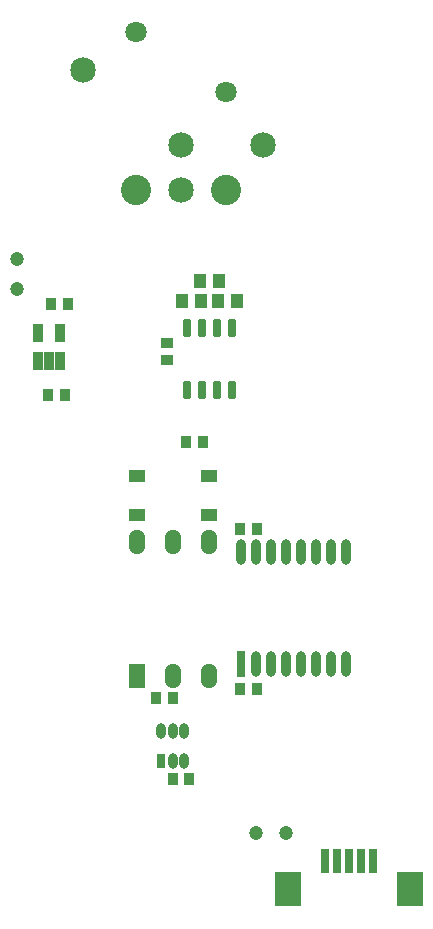
<source format=gts>
G04*
G04 #@! TF.GenerationSoftware,Altium Limited,CircuitStudio,1.5.2 (30)*
G04*
G04 Layer_Color=20142*
%FSLAX25Y25*%
%MOIN*%
G70*
G01*
G75*
%ADD39R,0.03556X0.04343*%
%ADD40R,0.04343X0.03556*%
%ADD41R,0.05603X0.04383*%
%ADD42R,0.04343X0.04737*%
%ADD43C,0.04737*%
%ADD44R,0.03556X0.05918*%
%ADD45O,0.03162X0.05131*%
%ADD46R,0.03162X0.05131*%
%ADD47O,0.03162X0.08674*%
%ADD48R,0.03162X0.08674*%
%ADD49R,0.05288X0.08280*%
%ADD50O,0.05288X0.08280*%
%ADD51R,0.03162X0.08280*%
%ADD52R,0.09068X0.11824*%
G04:AMPARAMS|DCode=53|XSize=29.65mil|YSize=57.21mil|CornerRadius=5.95mil|HoleSize=0mil|Usage=FLASHONLY|Rotation=180.000|XOffset=0mil|YOffset=0mil|HoleType=Round|Shape=RoundedRectangle|*
%AMROUNDEDRECTD53*
21,1,0.02965,0.04532,0,0,180.0*
21,1,0.01776,0.05721,0,0,180.0*
1,1,0.01190,-0.00888,0.02266*
1,1,0.01190,0.00888,0.02266*
1,1,0.01190,0.00888,-0.02266*
1,1,0.01190,-0.00888,-0.02266*
%
%ADD53ROUNDEDRECTD53*%
%ADD54C,0.08500*%
%ADD55C,0.10100*%
%ADD56C,0.07100*%
D39*
X220563Y363878D02*
D03*
X226075D02*
D03*
X225063Y476378D02*
D03*
X230575D02*
D03*
X180063Y522378D02*
D03*
X185575D02*
D03*
X179063Y491878D02*
D03*
X184575D02*
D03*
X220575Y390878D02*
D03*
X215063D02*
D03*
X243063Y393878D02*
D03*
X248575D02*
D03*
X243063Y447378D02*
D03*
X248575D02*
D03*
D40*
X218819Y509134D02*
D03*
Y503622D02*
D03*
D41*
X208819Y464815D02*
D03*
Y451941D02*
D03*
X232819Y464815D02*
D03*
Y451941D02*
D03*
D42*
X241969Y523378D02*
D03*
X235669D02*
D03*
X229669Y529878D02*
D03*
X235969D02*
D03*
X229969Y523378D02*
D03*
X223669D02*
D03*
D43*
X168819Y527378D02*
D03*
Y537378D02*
D03*
X248319Y345878D02*
D03*
X258319D02*
D03*
D44*
X175579Y512602D02*
D03*
X183059D02*
D03*
Y503154D02*
D03*
X179319D02*
D03*
X175579D02*
D03*
D45*
X224299Y380114D02*
D03*
X220559D02*
D03*
X216819D02*
D03*
X224299Y369878D02*
D03*
X220559D02*
D03*
D46*
X216819D02*
D03*
D47*
X278319Y439780D02*
D03*
X273319D02*
D03*
X268319D02*
D03*
X263319D02*
D03*
X258319D02*
D03*
X253319D02*
D03*
X248319D02*
D03*
X243319D02*
D03*
X278319Y402378D02*
D03*
X273319D02*
D03*
X268319D02*
D03*
X263319D02*
D03*
X258319D02*
D03*
X253319D02*
D03*
X248319D02*
D03*
D48*
X243319D02*
D03*
D49*
X208819Y398378D02*
D03*
D50*
X220827D02*
D03*
X232835D02*
D03*
X208819Y442906D02*
D03*
X220827D02*
D03*
X232835D02*
D03*
D51*
X271445Y336504D02*
D03*
X275382D02*
D03*
X279319D02*
D03*
X283256D02*
D03*
X287193D02*
D03*
D52*
X259043Y327252D02*
D03*
X299594D02*
D03*
D53*
X225319Y493543D02*
D03*
X230319D02*
D03*
X235319D02*
D03*
X240319D02*
D03*
X225319Y514213D02*
D03*
X230319D02*
D03*
X235319D02*
D03*
X240319D02*
D03*
D54*
X223319Y560378D02*
D03*
Y575378D02*
D03*
X250819D02*
D03*
X190819Y600378D02*
D03*
D55*
X208319Y560378D02*
D03*
X238319D02*
D03*
D56*
Y592878D02*
D03*
X208319Y612878D02*
D03*
M02*

</source>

---------------

[Task to carry out] Type the material out again exactly. Skip the pictures.

[Output for this task]
<source format=gts>
G04*
G04 #@! TF.GenerationSoftware,Altium Limited,CircuitStudio,1.5.2 (30)*
G04*
G04 Layer_Color=20142*
%FSLAX25Y25*%
%MOIN*%
G70*
G01*
G75*
%ADD39R,0.03556X0.04343*%
%ADD40R,0.04343X0.03556*%
%ADD41R,0.05603X0.04383*%
%ADD42R,0.04343X0.04737*%
%ADD43C,0.04737*%
%ADD44R,0.03556X0.05918*%
%ADD45O,0.03162X0.05131*%
%ADD46R,0.03162X0.05131*%
%ADD47O,0.03162X0.08674*%
%ADD48R,0.03162X0.08674*%
%ADD49R,0.05288X0.08280*%
%ADD50O,0.05288X0.08280*%
%ADD51R,0.03162X0.08280*%
%ADD52R,0.09068X0.11824*%
G04:AMPARAMS|DCode=53|XSize=29.65mil|YSize=57.21mil|CornerRadius=5.95mil|HoleSize=0mil|Usage=FLASHONLY|Rotation=180.000|XOffset=0mil|YOffset=0mil|HoleType=Round|Shape=RoundedRectangle|*
%AMROUNDEDRECTD53*
21,1,0.02965,0.04532,0,0,180.0*
21,1,0.01776,0.05721,0,0,180.0*
1,1,0.01190,-0.00888,0.02266*
1,1,0.01190,0.00888,0.02266*
1,1,0.01190,0.00888,-0.02266*
1,1,0.01190,-0.00888,-0.02266*
%
%ADD53ROUNDEDRECTD53*%
%ADD54C,0.08500*%
%ADD55C,0.10100*%
%ADD56C,0.07100*%
D39*
X220563Y363878D02*
D03*
X226075D02*
D03*
X225063Y476378D02*
D03*
X230575D02*
D03*
X180063Y522378D02*
D03*
X185575D02*
D03*
X179063Y491878D02*
D03*
X184575D02*
D03*
X220575Y390878D02*
D03*
X215063D02*
D03*
X243063Y393878D02*
D03*
X248575D02*
D03*
X243063Y447378D02*
D03*
X248575D02*
D03*
D40*
X218819Y509134D02*
D03*
Y503622D02*
D03*
D41*
X208819Y464815D02*
D03*
Y451941D02*
D03*
X232819Y464815D02*
D03*
Y451941D02*
D03*
D42*
X241969Y523378D02*
D03*
X235669D02*
D03*
X229669Y529878D02*
D03*
X235969D02*
D03*
X229969Y523378D02*
D03*
X223669D02*
D03*
D43*
X168819Y527378D02*
D03*
Y537378D02*
D03*
X248319Y345878D02*
D03*
X258319D02*
D03*
D44*
X175579Y512602D02*
D03*
X183059D02*
D03*
Y503154D02*
D03*
X179319D02*
D03*
X175579D02*
D03*
D45*
X224299Y380114D02*
D03*
X220559D02*
D03*
X216819D02*
D03*
X224299Y369878D02*
D03*
X220559D02*
D03*
D46*
X216819D02*
D03*
D47*
X278319Y439780D02*
D03*
X273319D02*
D03*
X268319D02*
D03*
X263319D02*
D03*
X258319D02*
D03*
X253319D02*
D03*
X248319D02*
D03*
X243319D02*
D03*
X278319Y402378D02*
D03*
X273319D02*
D03*
X268319D02*
D03*
X263319D02*
D03*
X258319D02*
D03*
X253319D02*
D03*
X248319D02*
D03*
D48*
X243319D02*
D03*
D49*
X208819Y398378D02*
D03*
D50*
X220827D02*
D03*
X232835D02*
D03*
X208819Y442906D02*
D03*
X220827D02*
D03*
X232835D02*
D03*
D51*
X271445Y336504D02*
D03*
X275382D02*
D03*
X279319D02*
D03*
X283256D02*
D03*
X287193D02*
D03*
D52*
X259043Y327252D02*
D03*
X299594D02*
D03*
D53*
X225319Y493543D02*
D03*
X230319D02*
D03*
X235319D02*
D03*
X240319D02*
D03*
X225319Y514213D02*
D03*
X230319D02*
D03*
X235319D02*
D03*
X240319D02*
D03*
D54*
X223319Y560378D02*
D03*
Y575378D02*
D03*
X250819D02*
D03*
X190819Y600378D02*
D03*
D55*
X208319Y560378D02*
D03*
X238319D02*
D03*
D56*
Y592878D02*
D03*
X208319Y612878D02*
D03*
M02*

</source>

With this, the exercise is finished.